Bush et al. used the NMI to evaluate MDR. NMI is a measure of information transmission based on Shannon entropy, interpreted as the proportion of information contained in the row variable transferred or transmitted to the column variable; more concisely, it is the amount by which the model reduces our uncertainty about the true state²². In the 2 × 2 contingency table, the row entropy H(x), column entropy H(y), and conditional entropy H(y|x) are defined as (12), (13), and (14), respectively, and expressed as follows:

$$H(x)=-\sum _{i}{p}_{i}{\mathrm{log}}_{2}{p}_{i}$$

(12)

$$H(y)=-\sum _{j}{p}_{j}{\mathrm{log}}_{2}{p}_{j}$$

(13)

$$H(y|x)=\sum _{i}{p}_{i}[-\sum _{j}\frac{{p}_{ij}}{{p}_{i}}{\mathrm{log}}_{2}\frac{{p}_{ij}}{{p}_{i}}]$$

(14)

where p _i and p _j are the frequencies of the predicted and true class states, respectively, and p _ij is the joint probability. Thus, NMI is calculated as follows:

$$\begin{array}{c}NMI=\frac{H(y)-H(y|x)}{H(y)}\\ =\frac{\begin{array}{c}2\{(TP+FN+TN+FP){\mathrm{log}}_{2}(TP+FN+TN+FP)+TP{\mathrm{log}}_{2}TP+FN{\mathrm{log}}_{2}FN\\ +TN{\mathrm{log}}_{2}TN+FP{\mathrm{log}}_{2}FP-(TP+FP){\mathrm{log}}_{2}(TP+FP)-(TP+FN){\mathrm{log}}_{2}(TP+FN)\\ -(TN+FP){\mathrm{log}}_{2}(TN+FP)-(TN+FN){\mathrm{log}}_{2}(TN+FN)\}\end{array}}{\begin{array}{c}2\{(TP+FN+TN+FP){\mathrm{log}}_{2}(TP+FN+TN+FP)\\ -(TP+FN{)\mathrm{log}}_{{\rm{2}}}(TP+FN)-(TN+FP{)\mathrm{log}}_{{\rm{2}}}(TN+FP)\}\end{array}}\end{array}$$

(15)

where TP, FP, FN, and TN are computed using (10), with the maximum value indicating the optimal solution.
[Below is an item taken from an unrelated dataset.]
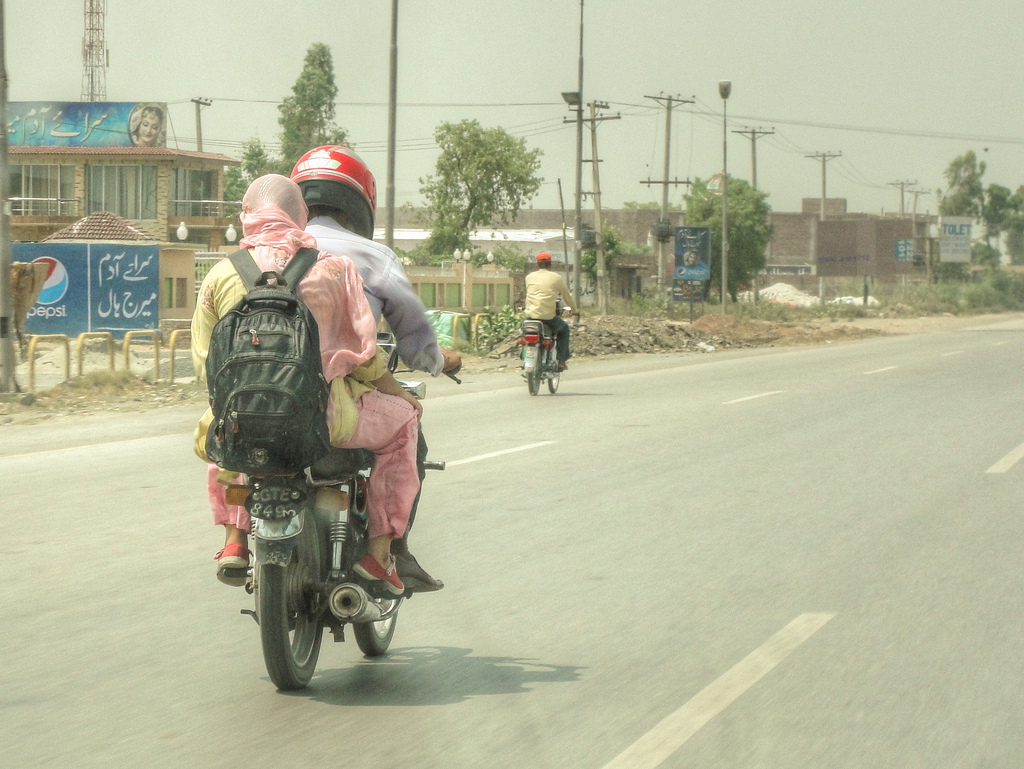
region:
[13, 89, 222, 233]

Step 5. Repeat steps 1–4 until all CV folds have been completed.

Step 6. Compute the averages of the CCR and NMI values in all CV folds.

Illustrative example of MODEMDR

The supplemental material in this paper provides an example of how MODEMDR works.

Parameter settings

The SNPRuler parameter is set to the default settings. The parameter “updateRatio” is set to 0.2, which is the step size used for updating a rule. MDR, DEMDR, and MODEMDR use the five-fold CV test. DEMDR and MODEMDR have the following four common parameters: population size (pop-size), generation size (gen-size), scaling factor (F), and crossover constant (CR). For the simulation datasets, the following values were set in all experiments: pop-size = 100, gen-size = 300, F = 0.5, and CR = 0.5. For the real datasets, the values were set as follows: pop-size = 500, gen-size = 1,000, F = 0.5, and CR = 0.5. The parameter settings were based on Price et al.³¹. For MODEMDR, the maximum size of the Pareto set is 20% of pop-size.

Ethnics Statements

The protocol for the study was approved by the Committee on Human Research at WTCCC using the Affymetrix GeneChip 500 K Mapping Array Set²⁴ for data review. All experiments were performed in accordance with WTCCC guidelines and regulations.